Glenville resident Paula Symanski was working one day when a customer’s young daughter started a conversation that would change her life. Symanski said the girl started telling her how excited she was to go on her first camping trip. What she was actually referring to was the Scotia-Glenville Relay for Life, which was started by her uncle, Keith Davidson.
Symanski said from that moment on she was intrigued, and four years later she is co-chair of the program that has not only changed the lives of local cancer patients and their families but of Symanski as well.

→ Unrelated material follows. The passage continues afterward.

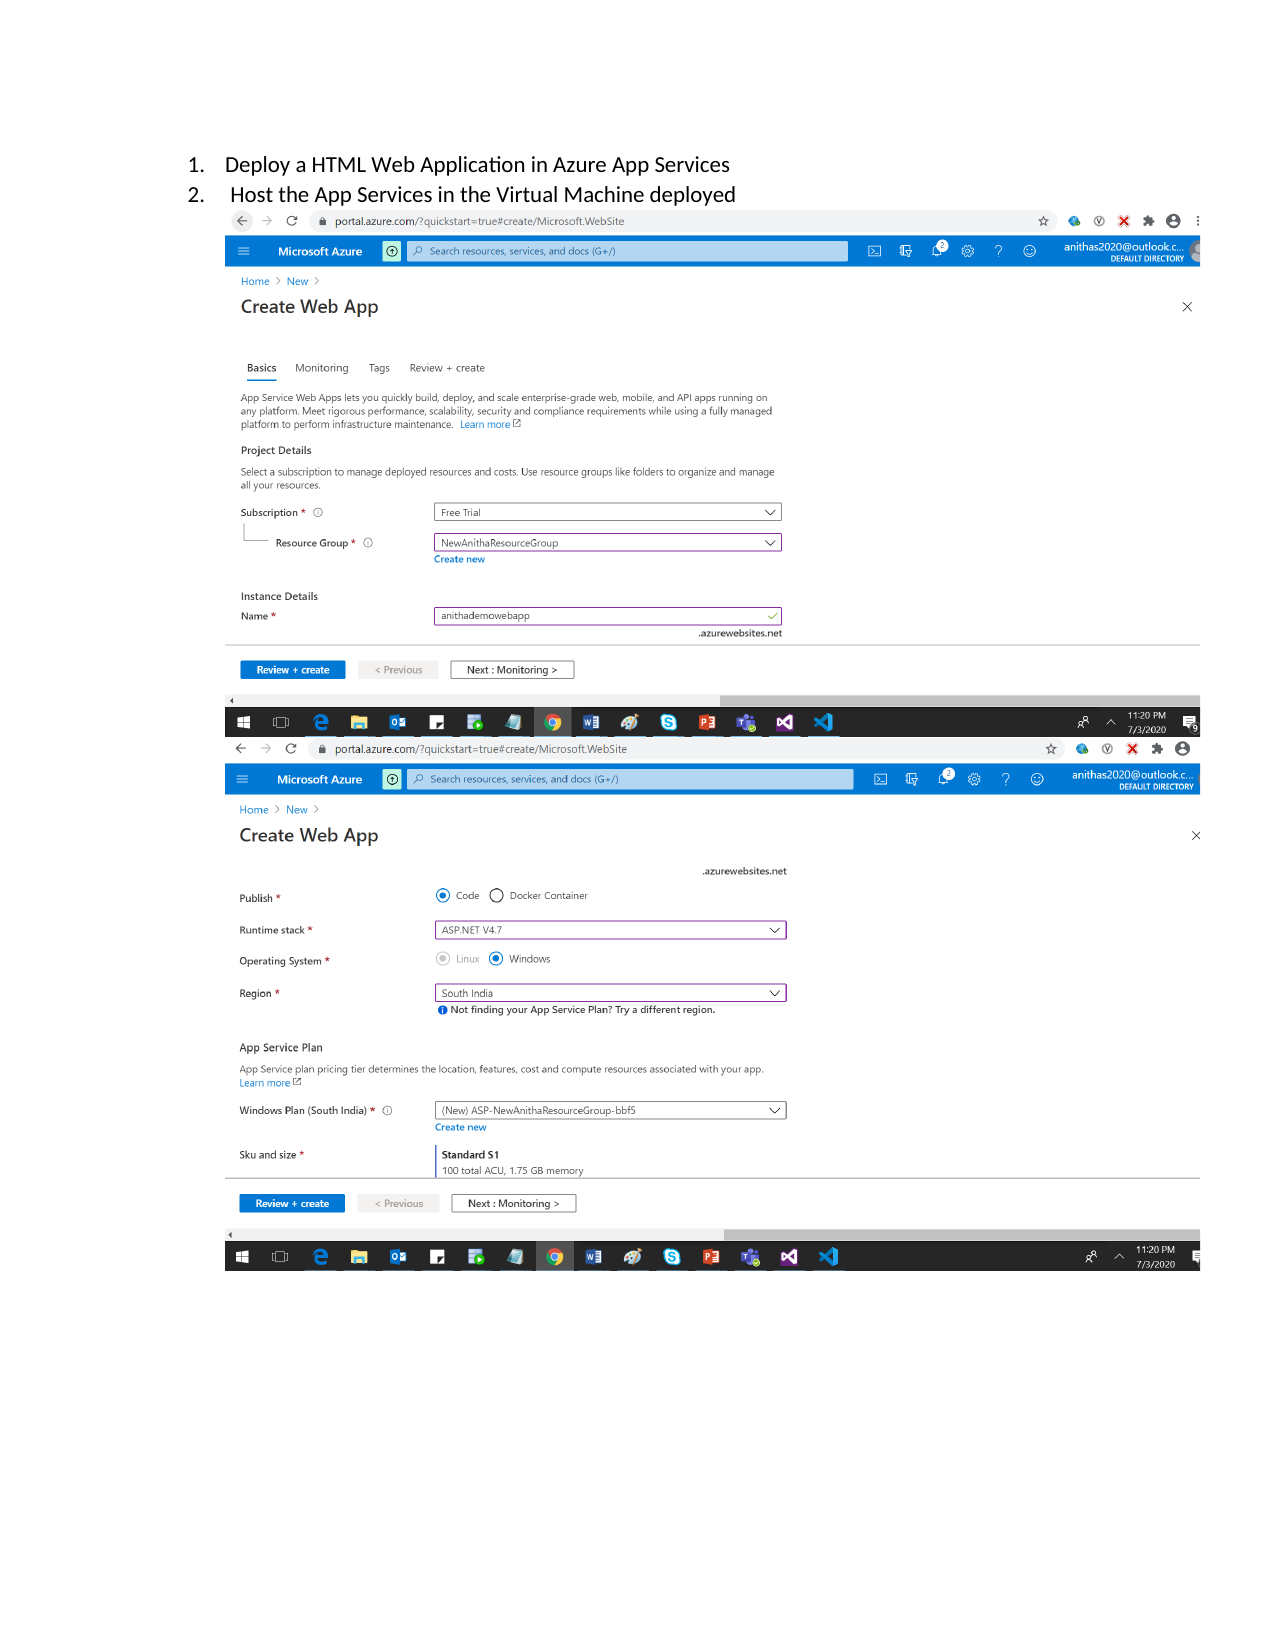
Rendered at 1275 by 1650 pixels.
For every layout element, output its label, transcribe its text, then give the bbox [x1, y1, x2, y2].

To me, initially, forming a team and walking all night long sounded like fun, said Symanski. `What would come out of it was more than I had ever anticipated.`
Symanski said that although she has known many people who have battled cancer, it became very personal when her stepmother was diagnosed with pancreatic cancer. Her battle lasted 10 years.
She said Davidson gave her stepmother a survivor pin, which she wore to every doctor’s appointment and throughout her chemotherapy treatments. After her stepmother died, Symanski was frantically looking for the pin for the funeral. Symanski said she called Davidson asking for another pin, not knowing he was in Virginia for a family wedding. She said he never said where he was but instead hopped in the car and drove all night to get another pin to her the day of the funeral.
`He came to me with a handful of pins, not remembering exactly which one matched the pin she wore. I never knew what he had done to get me that pin. That is the kind of family and support system the American Cancer Society is,` said Symanski.
Davidson lost his mother to cancer and shortly after founded Relay For Life in the Capital District. Now in it’s seventh year, each spring the relay has raised thousands of dollars for local cancer patients. Davidson works out of the Queensbury office of the American Cancer Society and said seeing the Scotia relay grow over the years has been very rewarding.
`We now have 23 different relays in the Capital Region, including nine collegiate relays. It has really taken off,` said Davidson.
The Relay For Life is made up of teams of people who camp out at a local high school, park or fairground while walking or running around a track or path. Each team is asked to have a representative on the track at all times during the event, which lasts all night and can be up to 24 hours long.
`It’s amazing to go to the event and see at 3 in the morning people are walking along a track with the luminaria bags lit up,` said Davidson.
Symanski said that many local relays use battery-operated tealights, but in Scotia the bags are still lit by candles.
`There is something about the actual light of the candle that helps make the Scotia relay so unique and beautiful,` said Symanski.
Teams are now forming for the event, which begins Friday, June 12, at 7 p.m. at the Scotia-Glenville High School track.